Museum area Stara Sava

Where friends and acquaintances meet, where time seems to stand still...

Author: Nik Bertoncelj

Stara Sava

The old centre of Jesenice, located at the confluence of the Sava Dolinka River and the Ukova Torrent, dreams old dreams and breathes the rich tradition of ironworks. It is the central part of the city of Jesenice, which was formed at the confluence of the Sava River and the Ukova torrent. It is distinguished by an extremely rich ironworking tradition, which is visible at almost every step. The ironworks buildings were the heart of the settlement on the Stara Sava and are still standing today: Bucelleni-Ruard Manor, the Church of St. Mary's Assumption, the workers' residential house, the remains of a blast furnace with a puddling mill, the already renovated blast furnace chimney, the millpond, and the mill. The ironworks settlement Stara Sava in Jesenice has been proclaimed a cultural monument of national importance.

All of the buildings have been preserved in a relatively small area and are linked to form a meaningful whole that will be used for museum, cultural, and tourist activities. They are linked by the square, which, with its new look, is becoming a new centre for social events in Jesenice, a gathering and meeting place.

Bucelleni-Ruard Manor

In 1538, the Italian family Bucelleni moved to Stara Sava. They built a manor and a foundry, which earned a lot of money in a short period of time. The family became the owner of ironmaking plants and mines in the entire Upper Sava valley. In the 17th century, the family was awarded a noble title. They became barons with the title "von Reichenberg", which is the German name for their rich mines in the Sava Caves. The Bucelleni even received the count's honour in 1686, but their fame was already fading at that point. The Bucelleni’s were forced to sell their plants and the manor due to problems with ironmaking, which was a key component of their success.

In 1766, the property and assets were purchased by the Belgian merchant Valentin Ruard. Three generations of the Ruards lived in the manor. Valentin's son Leopold was the mayor of Jesenice in the time of the Illyrian Provinces (1809-1813). His son Viktor unsuccessfully tried to modernise the ironworks production. As a result, ownership of the Sava plants and manor house passed to the Carniolan Industrial Company in 1871. Later on, the manor premises were changed into apartments for clerks. In 1954, the manor house was converted into a museum, and today the manor house is undergoing restoration.

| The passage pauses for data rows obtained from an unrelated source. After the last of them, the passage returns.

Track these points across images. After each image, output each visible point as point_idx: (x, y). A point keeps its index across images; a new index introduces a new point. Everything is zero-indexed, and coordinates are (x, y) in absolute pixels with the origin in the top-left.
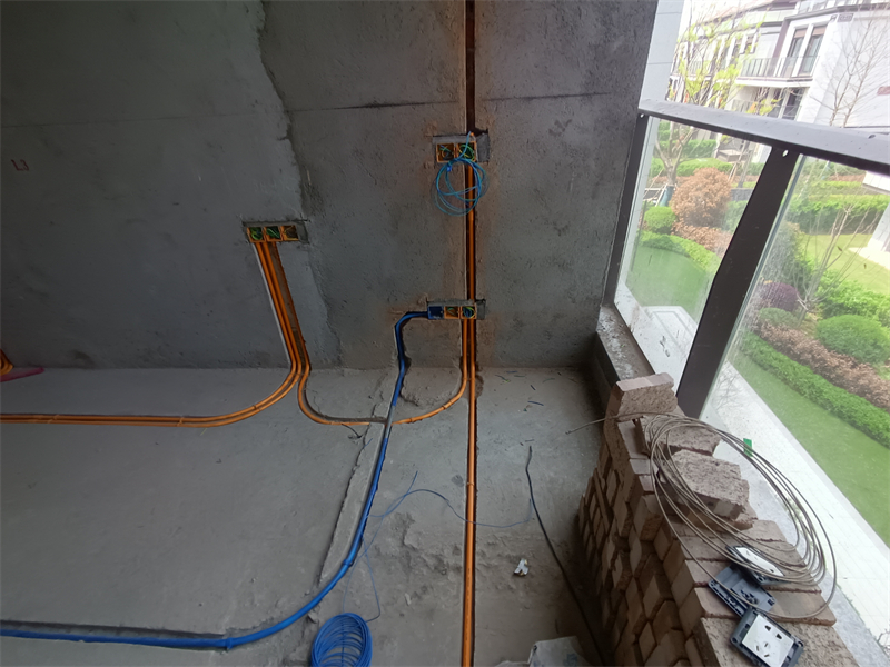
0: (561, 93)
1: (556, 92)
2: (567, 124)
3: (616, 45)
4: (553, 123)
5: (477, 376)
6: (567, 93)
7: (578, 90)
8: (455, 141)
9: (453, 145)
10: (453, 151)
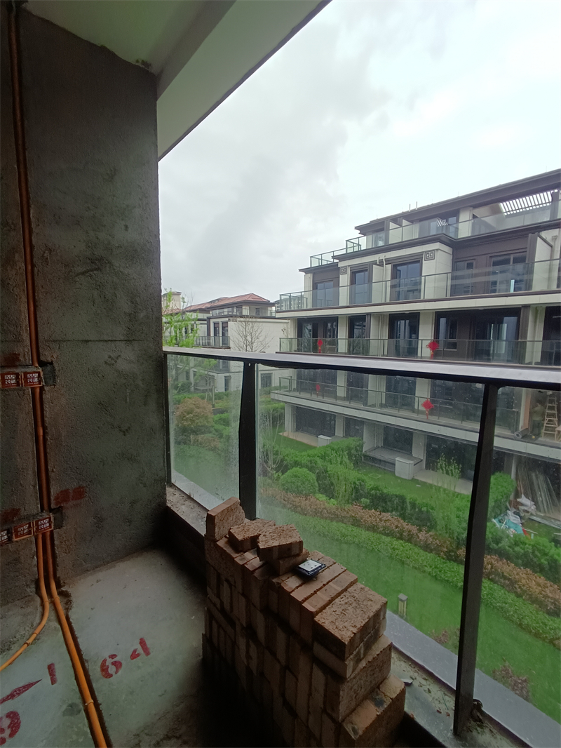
0: (110, 339)
1: (106, 338)
2: (117, 358)
3: (142, 315)
4: (107, 357)
5: (60, 593)
6: (114, 339)
7: (122, 338)
8: (20, 370)
9: (17, 375)
10: (17, 378)
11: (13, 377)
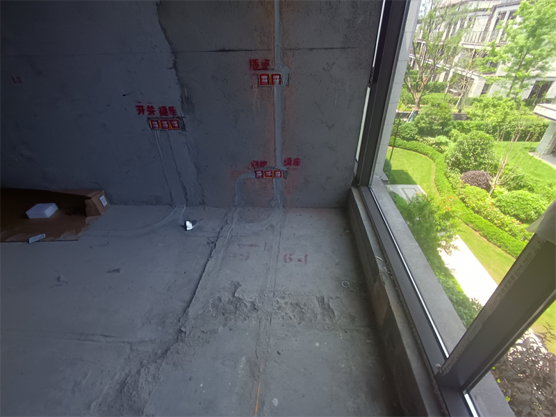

The Barracks Residential house

A Barrack or Kasarna is a late Baroque building dating from the end of the 18th century. During the Napoleon wars it served as barracks for French soldiers, and later on, it was changed into homes for workers' families. The building was completely renovated in 2005. Today it houses the Music School Jesenice and Upper Sava Museum Jesenice. This is where the worker's apartment from the 1930s and 1940s was reconstructed, showing the lifestyle of ironmaking families in the former Jesenice workers' settlement. Workshops for all age groups are organised in the Kasarna, and they have an even smaller gallery, photo library and archive of the Carniolan Industrial Company.

Church of the Assumption of Mary on Stara Sava in Jesenice

The church was built by the Bucelleni’s and consecrated by the Bishop of Ljubljana Tomaž Hren in 1606. It is known for its high altar, made of black marble. Until its closure in the 1950s, it was decorated by paintings, made by Venetian painter Nicolo Grassi (1682-1748), author of three altar paintings: St. Mary's Assumption, Mary of Rosary with St. Dominic and Francis of Assisi and St. Anthony the Great with an antique martyr.


The blast furnace as the heart of the ironworks was designed as early as the 16th century. A number of modifications followed. The last and the largest occurred in the second half of the 19th century. With the construction of modern ironworks, the facilities were abandoned and severely damaged by the ravages of time. Conservation interventions stopped further deterioration and turned them into an open-air museum where visitors can learn about former iron-making technology.


The exterior is hard and unpolished like the coal that once accumulated under the wide roof. A charcoal warehouse - kolpern - stood next to the blast furnace, where charcoal was used to smelt iron ore. A map from 1808 shows a smaller square building in the area west of today's Kolpern. The building was later renovated and presented in an 1868 cadastre as part of three interconnected warehouses. With the abandonment of blast furnaces at the end of the 19th century, their purpose changed. Only one building has remained, which was renovated in 2009 by the Municipality of Jesenice. Today it has a space for cultural and protocol events, which can be held in two halls.